Hey how come no one ever asked me how do I like living (retiring) up here High like an Eagle?


----------



## Jace (Nov 30, 2021)

Wow! 
Hope it's all you ever wanted!


----------



## Manatee (Nov 30, 2021)

The Joe Smith that I used to know lived in North Carolina.  

I get cold just looking at pictures like that.


----------



## OneEyedDiva (Dec 3, 2021)

Guess 'cause we didn't know that's where you live!    So how DO you like it?  Oh and....


----------



## Joe Smith (Dec 3, 2021)

OneEyedDiva said:


> Guess 'cause we didn't know that's where you live!    So how DO you like it?  Oh and....


OH ...I like it..yeah and thanks.


----------



## ElCastor (Dec 8, 2021)

Joe Smith said:


> Hey how come no one ever asked me how do I like living (retiring) up here High like an Eagle?


A guy I used to share thoughts with chose to retire on Orcas Island in Puget Sound -- a pretty long ferry ride from Seattle.
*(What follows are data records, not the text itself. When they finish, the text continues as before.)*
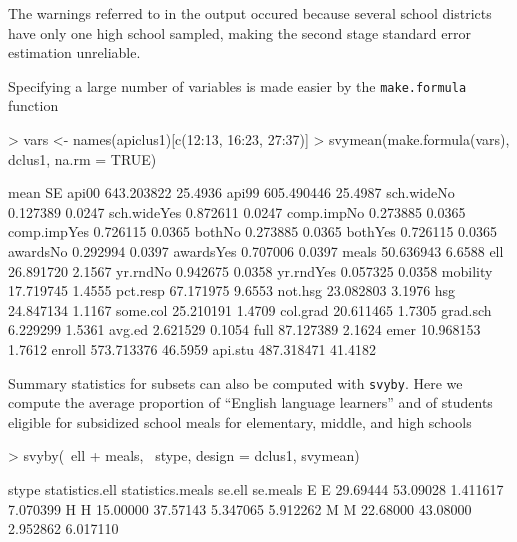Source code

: \documentclass{article}
\begin{document}
The warnings referred to in the output occured because several
school districts have only one high school sampled, making the second
stage standard error estimation unreliable.

Specifying a large number of variables is made easier by the \texttt{make.formula} function
\begin{Schunk}
\begin{Sinput}
> vars <- names(apiclus1)[c(12:13, 16:23, 27:37)]
> svymean(make.formula(vars), dclus1, na.rm = TRUE)
\end{Sinput}
\begin{Soutput}
                  mean      SE
api00       643.203822 25.4936
api99       605.490446 25.4987
sch.wideNo    0.127389  0.0247
sch.wideYes   0.872611  0.0247
comp.impNo    0.273885  0.0365
comp.impYes   0.726115  0.0365
bothNo        0.273885  0.0365
bothYes       0.726115  0.0365
awardsNo      0.292994  0.0397
awardsYes     0.707006  0.0397
meals        50.636943  6.6588
ell          26.891720  2.1567
yr.rndNo      0.942675  0.0358
yr.rndYes     0.057325  0.0358
mobility     17.719745  1.4555
pct.resp     67.171975  9.6553
not.hsg      23.082803  3.1976
hsg          24.847134  1.1167
some.col     25.210191  1.4709
col.grad     20.611465  1.7305
grad.sch      6.229299  1.5361
avg.ed        2.621529  0.1054
full         87.127389  2.1624
emer         10.968153  1.7612
enroll      573.713376 46.5959
api.stu     487.318471 41.4182
\end{Soutput}
\end{Schunk}

Summary statistics for subsets can also be computed with
\texttt{svyby}. Here we compute the average proportion of ``English
language learners'' and of students eligible for subsidized school
meals for elementary, middle, and high schools
\begin{Schunk}
\begin{Sinput}
> svyby(~ell + meals, ~stype, design = dclus1, svymean)
\end{Sinput}
\begin{Soutput}
  stype statistics.ell statistics.meals   se.ell se.meals
E     E       29.69444         53.09028 1.411617 7.070399
H     H       15.00000         37.57143 5.347065 5.912262
M     M       22.68000         43.08000 2.952862 6.017110
\end{Soutput}
\end{Schunk}
\end{document}
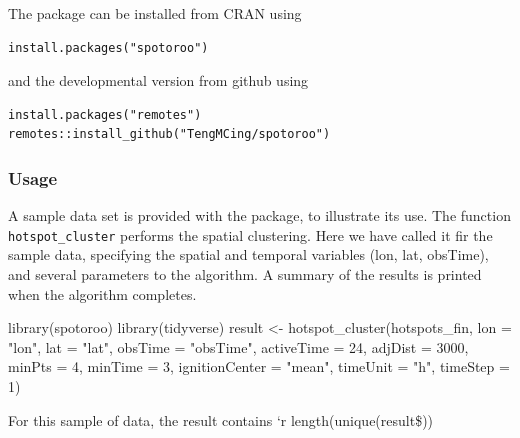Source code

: The package can be installed from CRAN using

\begin{verbatim}
install.packages("spotoroo")
\end{verbatim}

and the developmental version from github using

\begin{verbatim}
install.packages("remotes")
remotes::install_github("TengMCing/spotoroo")
\end{verbatim}

\hypertarget{usage}{%
\subsubsection{Usage}\label{usage}}

A sample data set is provided with the package, to illustrate its use.
The function \texttt{hotspot\_cluster} performs the spatial clustering.
Here we have called it fir the sample data, specifying the spatial and
temporal variables (lon, lat, obsTime), and several parameters to the
algorithm. A summary of the results is printed when the algorithm
completes.

\begin{Schunk}
\begin{Sinput}
library(spotoroo)
library(tidyverse)
result <- hotspot_cluster(hotspots_fin,
                          lon = "lon",
                          lat = "lat",
                          obsTime = "obsTime",
                          activeTime = 24,
                          adjDist = 3000,
                          minPts = 4,
                          minTime = 3,
                          ignitionCenter = "mean",
                          timeUnit = "h",
                          timeStep = 1)
\end{Sinput}
\end{Schunk}

For this sample of data, the result contains `r length(unique(result\$))

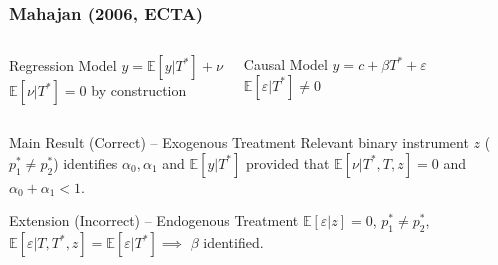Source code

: \documentclass{beamer}
\begin{document}
\begin{frame}[label=MAHAJAN_BODY]
  \frametitle{Mahajan (2006, ECTA)}

  \vspace{-1em}

    \begin{columns}[c]
    \begin{exampleblock}{Regression Model}
      $y = \mathbb{E}[y|T^*] + \nu$\\
      {\small $\mathbb{E}[\nu|T^*]=0$ by construction}
    \end{exampleblock}
    \begin{exampleblock}{Causal Model}
     $y = c + \beta T^* + \varepsilon$\\
     {\small$\mathbb{E}[\varepsilon|T^*]\neq 0$}
    \end{exampleblock}
    \end{columns}

    \vspace{1.5em}
  
  \begin{block}{Main Result (Correct) -- Exogenous Treatment}
   Relevant binary instrument $z$ ($p^*_1 \neq p^*_2$) identifies $\alpha_0, \alpha_1$ and $\mathbb{E}[y|T^*]$ provided that $\mathbb{E}[\nu|T^*,T,z]=0$ and $\alpha_0 + \alpha_1 < 1$. 
  \end{block}

  \begin{alertblock}{Extension (Incorrect) -- Endogenous Treatment}
    $\mathbb{E}[\varepsilon|z]=0$, $p^*_1 \neq p^*_2$, $\mathbb{E}[\varepsilon|T,T^*,z]=\mathbb{E}[\varepsilon|T^*] \implies$ $\beta$ identified.
  \end{alertblock}

    \hyperlink{MAHAJAN_APPEND}{}
\end{frame}

\end{document}
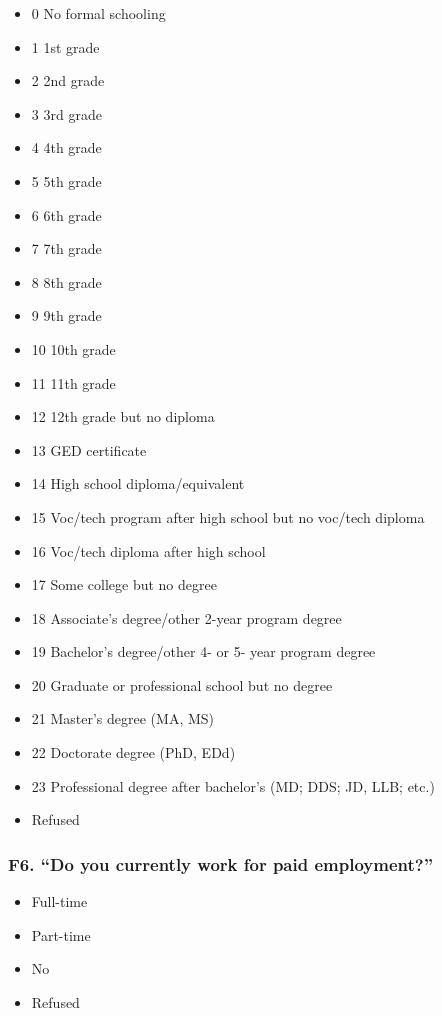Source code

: \documentclass[
  12pt,
]{book}
\providecommand{\tightlist}{%
  \setlength{\itemsep}{0pt}\setlength{\parskip}{0pt}}
\begin{document}
\begin{itemize}
\tightlist
\item
  0 No formal schooling
\item
  1 1st grade
\item
  2 2nd grade
\item
  3 3rd grade
\item
  4 4th grade
\item
  5 5th grade
\item
  6 6th grade
\item
  7 7th grade
\item
  8 8th grade
\item
  9 9th grade
\item
  10 10th grade
\item
  11 11th grade
\item
  12 12th grade but no diploma
\item
  13 GED certificate
\item
  14 High school diploma/equivalent
\item
  15 Voc/tech program after high school but no voc/tech diploma
\item
  16 Voc/tech diploma after high school
\item
  17 Some college but no degree
\item
  18 Associate's degree/other 2-year program degree
\item
  19 Bachelor's degree/other 4- or 5- year program degree
\item
  20 Graduate or professional school but no degree
\item
  21 Master's degree (MA, MS)
\item
  22 Doctorate degree (PhD, EDd)
\item
  23 Professional degree after bachelor's (MD; DDS; JD, LLB; etc.)
\item
  Refused
\end{itemize}

\hypertarget{f6.-do-you-currently-work-for-paid-employment}{%
\subsubsection*{F6. ``Do you currently work for paid employment?''}\label{f6.-do-you-currently-work-for-paid-employment}}

\begin{itemize}
\tightlist
\item
  Full-time
\item
  Part-time
\item
  No
\item
  Refused
\end{itemize}
\end{document}
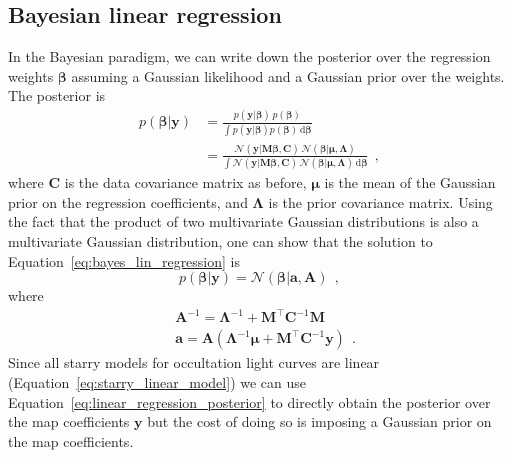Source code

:\documentclass[12pt,dvipsnames]{report}
\newcommand{\ud}{\,\mathrm{d}}
\newcommand{\ssf}[1]{\textsf{#1}}
\renewcommand{\vec}[1]{\boldsymbol{\mathbf{#1}}}
\newcommand{\hquad}{~~}
\begin{document}
\subsection{Bayesian linear regression}
In the Bayesian paradigm, we can write down the posterior over the regression
weights $\vec\beta$ assuming a Gaussian likelihood and a Gaussian prior over the
weights. The posterior is 
\begin{align}
    p(\vec\beta|\vec{y}) & = \frac{p(\vec{y}\lvert \vec\beta)\,p(\vec\beta)}{\int p(\vec{y}\lvert \vec\beta)p(\vec\beta) \ud\vec\beta}                                                                                                                                                 \\
                       & = \frac{    \mathcal{N}(\vec{y} \lvert\vec{M} \vec\beta, \vec{C}) \,\mathcal{N}(\vec\beta \lvert\vec{\mu}, \vec{\Lambda})}{\int \mathcal{N}(\vec{y} \lvert\vec{M} \vec\beta, \vec{C}) \,\mathcal{N}(\vec\beta \lvert\vec{\mu}, \vec{\Lambda}) \ud\vec\beta}
                       \hquad,
    \label{eq:bayes_lin_regression}
\end{align}
where $\vec{C}$ is the data covariance matrix as before, $\vec{\mu}$ is the mean
of the Gaussian prior on the regression coefficients, and $\vec{\Lambda}$ is the prior covariance matrix.
Using the fact that the product of two multivariate Gaussian distributions is also a
multivariate Gaussian distribution, one can show that
the solution to Equation~\ref{eq:bayes_lin_regression} is
\citep[see for example][]{arXiv:2005.14199}
\begin{equation}
    p(\vec\beta|\vec{y}) =\mathcal{N}(\vec\beta \lvert\vec{a}, \vec{A})
    \hquad,
    \label{eq:linear_regression_posterior}
\end{equation}
where
\begin{align}
     & \vec{A}^{-1}   =\vec{\Lambda}^{-1}+\vec{M}^{\intercal} \vec{C}^{-1} \vec{M}                                                     \\
     & \vec{a}     =\vec{A} \left(\boldsymbol{\Lambda}^{-1} \boldsymbol{\mu}+\vec{M}^{\intercal} \mathbf{C}^{-1} \boldsymbol{y}\right) 
     \hquad.
\end{align}
Since all \ssf{starry} models for occultation light curves are linear
(Equation~\ref{eq:starry_linear_model}) we can use Equation~\ref{eq:linear_regression_posterior}
to directly obtain the posterior over the map coefficients $\mathbf{y}$ but the cost
of doing so is imposing a Gaussian prior on the map coefficients.
\end{document}
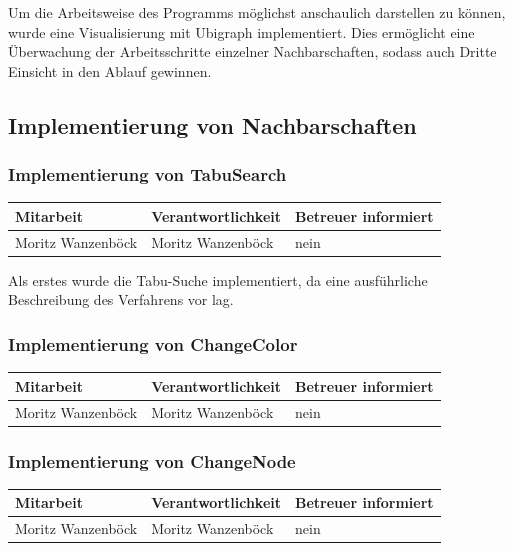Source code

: Um die Arbeitsweise des Programms möglichst anschaulich darstellen zu können, wurde eine Visualisierung mit Ubigraph implementiert. Dies ermöglicht eine Überwachung der Arbeitsschritte einzelner Nachbarschaften, sodass auch Dritte Einsicht in den Ablauf gewinnen.

\subsection{Implementierung von Nachbarschaften}

\subsubsection{Implementierung von TabuSearch}

\begin{center}
\begin{tabular}{lll}
	Mitarbeit & Verantwortlichkeit & Betreuer informiert \\
	\hline
	Moritz Wanzenböck & Moritz Wanzenböck & nein \\
\end{tabular}
\end{center}

Als erstes wurde die Tabu-Suche implementiert, da eine ausführliche Beschreibung des Verfahrens vor lag. %

\subsubsection{Implementierung von ChangeColor} %

\begin{center}
\begin{tabular}{lll}
	Mitarbeit & Verantwortlichkeit & Betreuer informiert \\
	\hline
	Moritz Wanzenböck & Moritz Wanzenböck & nein \\
\end{tabular}
\end{center}

\subsubsection{Implementierung von ChangeNode} %

\begin{center}
\begin{tabular}{lll}
	Mitarbeit & Verantwortlichkeit & Betreuer informiert \\
	\hline
	Moritz Wanzenböck & Moritz Wanzenböck & nein \\
\end{tabular}
\end{center}


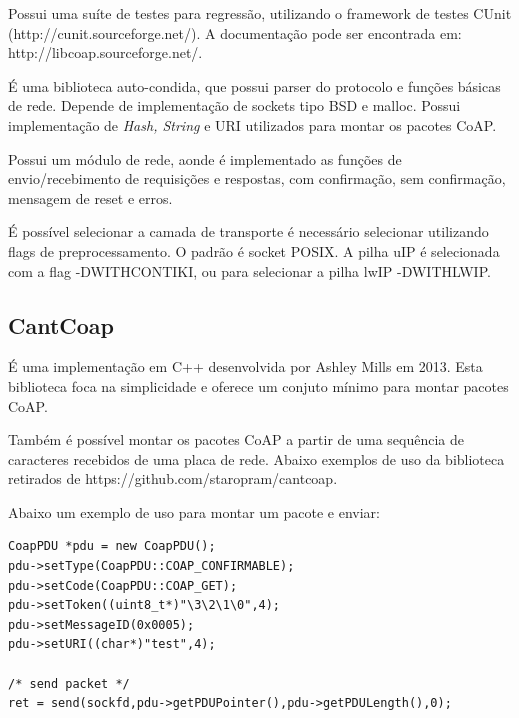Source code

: Possui uma su\'ite de testes para regress\~ao, utilizando o framework de testes CUnit (http://cunit.sourceforge.net/). A documenta\c{c}\~ao pode ser encontrada em: http://libcoap.sourceforge.net/.

\'E uma biblioteca auto-condida, que possui parser do protocolo e fun\c{c}\~oes b\'asicas de rede. Depende de implementa\c{c}\~ao de sockets tipo BSD e malloc. Possui implementa\c{c}\~ao de \textit{Hash, String} e URI utilizados para montar os pacotes CoAP.

Possui um m\'odulo de rede, aonde \'e implementado as fun\c{c}\~oes de envio/recebimento de requisi\c{c}\~oes e respostas, com confirma\c{c}\~ao, sem confirma\c{c}\~ao, mensagem de reset e erros.

\'E poss\'ivel selecionar a camada de transporte \'e necess\'ario selecionar utilizando flags de preprocessamento. O padr\~ao \'e socket POSIX. A pilha uIP \'e selecionada com a flag -DWITH\textunderscore CONTIKI, ou para selecionar a pilha lwIP -DWITH\textunderscore LWIP.

\subsection{CantCoap}
\'E uma implementa\c{c}\~ao em C++ desenvolvida por Ashley Mills em 2013. Esta biblioteca foca na simplicidade e oferece um conjuto m\'inimo para montar pacotes CoAP.

Tamb\'em \'e poss\'ivel montar os pacotes CoAP a partir de uma sequ\^encia de caracteres recebidos de uma placa de rede. Abaixo exemplos de uso da biblioteca retirados de https://github.com/staropram/cantcoap.


\lstset{escapechar=@,style=customc}

Abaixo um exemplo de uso para montar um pacote e enviar:

\begin{lstlisting}
CoapPDU *pdu = new CoapPDU();
pdu->setType(CoapPDU::COAP_CONFIRMABLE);
pdu->setCode(CoapPDU::COAP_GET);
pdu->setToken((uint8_t*)"\3\2\1\0",4);
pdu->setMessageID(0x0005);
pdu->setURI((char*)"test",4);

/* send packet */
ret = send(sockfd,pdu->getPDUPointer(),pdu->getPDULength(),0);
\end{lstlisting}

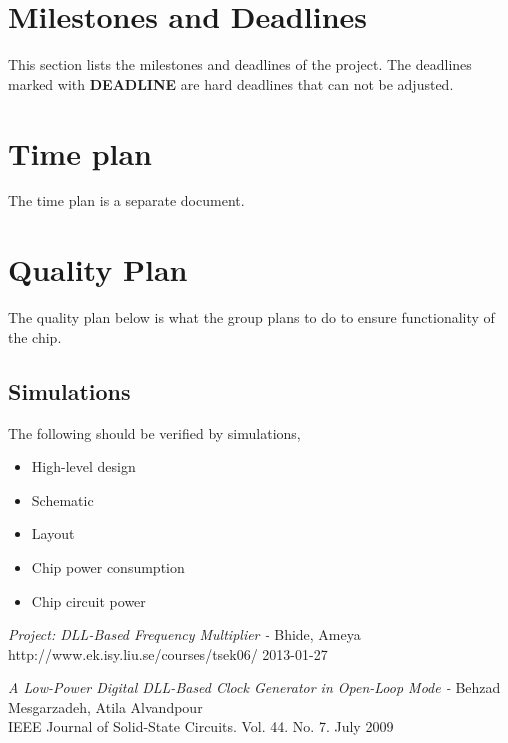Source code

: \documentclass[a4paper,12pt]{article} \usepackage{graphicx}
\begin{document}
\section{Milestones and Deadlines}
This section lists the milestones and deadlines of the project.
The deadlines marked with \textbf{DEADLINE} are hard 
deadlines that can not be adjusted.

\begin{LIPSdeadlines}
\end{LIPSdeadlines}

\section{Time plan}
The time plan is a separate document.

\section{Quality Plan} 
The quality plan below is what the group plans to do to ensure functionality of the chip. 
\subsection{Simulations} 
The following should be verified by simulations,

\begin{itemize}
\item High-level design
\item Schematic
\item Layout
\item Chip power consumption
\item Chip circuit power
\end{itemize}

\newpage 
\appendix 
\newpage


\begin{thebibliography}{99}
\textit{Project: DLL-Based Frequency Multiplier - } Bhide,
Ameya
\\ http://www.ek.isy.liu.se/courses/tsek06/ 2013-01-27

\textit{A Low-Power Digital DLL-Based Clock Generator in Open-Loop Mode - }
Behzad Mesgarzadeh, Atila Alvandpour \\
IEEE Journal of Solid-State Circuits. Vol. 44. No. 7. July 2009

\end{thebibliography}
\end{document}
Orcas is a beautiful place, but a problem he eventually ran into was the doctor appointment issue. Most of us tend to visit the doc more often as we get older and he found a 15 minute doctor appointment was taking all day. Today he lives in Redmond. On the plus side of remote living, I'm sure the Internet and Amazon are making it a lot easier. Not sure though that Amazon delivers to a glacier. (-8


----------



## Joe Smith (Dec 8, 2021)

You'd be surprised where those drones can go.


----------



## Lewkat (Dec 8, 2021)




----------